Learning Correct Behavior from Examples: Validating Sequential Execution in Autonomous Agents

从示例中学习正确行为：验证自主智能体的顺序执行

Abstract: As autonomous agents become increasingly sophisticated, validating their sequential behavior presents a significant challenge. Traditional testing approaches require manual specification, exact sequence matching, or thousands of training examples.

摘要： 随着自主智能体变得日益复杂，验证其顺序行为已成为一项重大挑战。传统的测试方法通常需要人工指定规则、精确的序列匹配，或者成千上万个训练示例。
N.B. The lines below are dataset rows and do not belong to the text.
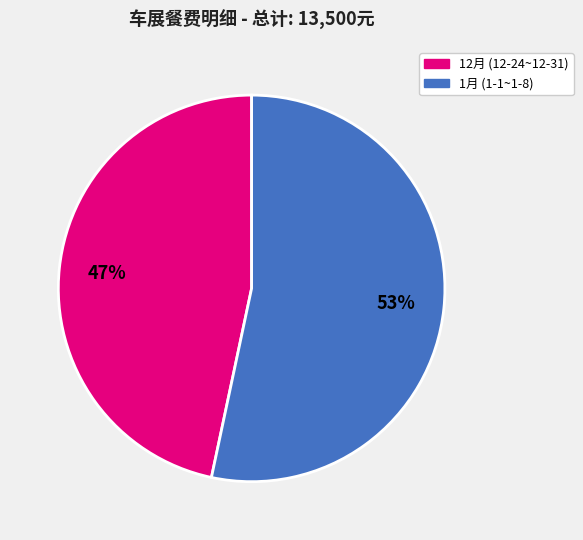

To the nearest percent, what is the average slice percentage?

50%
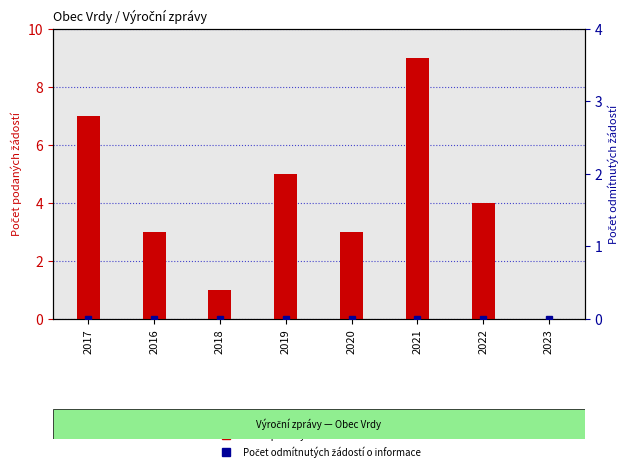

What position from the left is 2017?

1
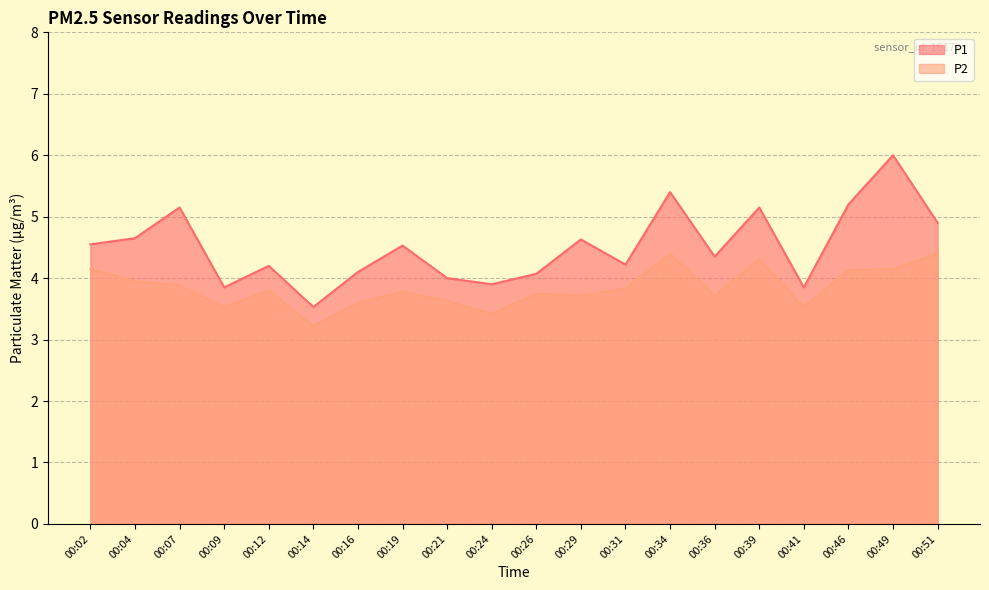

How many interior local valleys does the P2 series have?

6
We present a novel algorithm that automatically learns correct behavior from just 2-10 passing execution traces and validates new executions against this learned model. Our approach combines dominator analysis from compiler theory with multimodal large language model-powered semantic understanding to identify essential states and handle non-deterministic behavior.

我们提出了一种新颖的算法，仅需 2-10 个成功的执行轨迹即可自动学习正确行为，并根据该学习模型验证新的执行过程。我们的方法结合了编译器理论中的支配分析（dominator analysis）与多模态大语言模型驱动的语义理解，以识别关键状态并处理非确定性行为。

The system constructs a generalized ground truth model using Prefix Tree Acceptors, merges traces through multi-tiered equivalence detection, and validates new executions via topological subsequence matching.

该系统利用前缀树自动机（Prefix Tree Acceptors）构建广义的基准真值模型，通过多层等价性检测合并轨迹，并利用拓扑子序列匹配来验证新的执行过程。

In controlled experiments, our system achieved high accuracy in detecting product bugs and false successes using only 3 training traces. This approach provides explainable validation results with coverage metrics and works across diverse domains including UI testing, code generation, and robotic processes.

在对照实验中，我们的系统仅使用 3 个训练轨迹，就在检测产品缺陷和虚假成功方面实现了高准确率。该方法能够提供带有覆盖率指标的可解释验证结果，并适用于包括 UI 测试、代码生成和机器人流程在内的多个领域。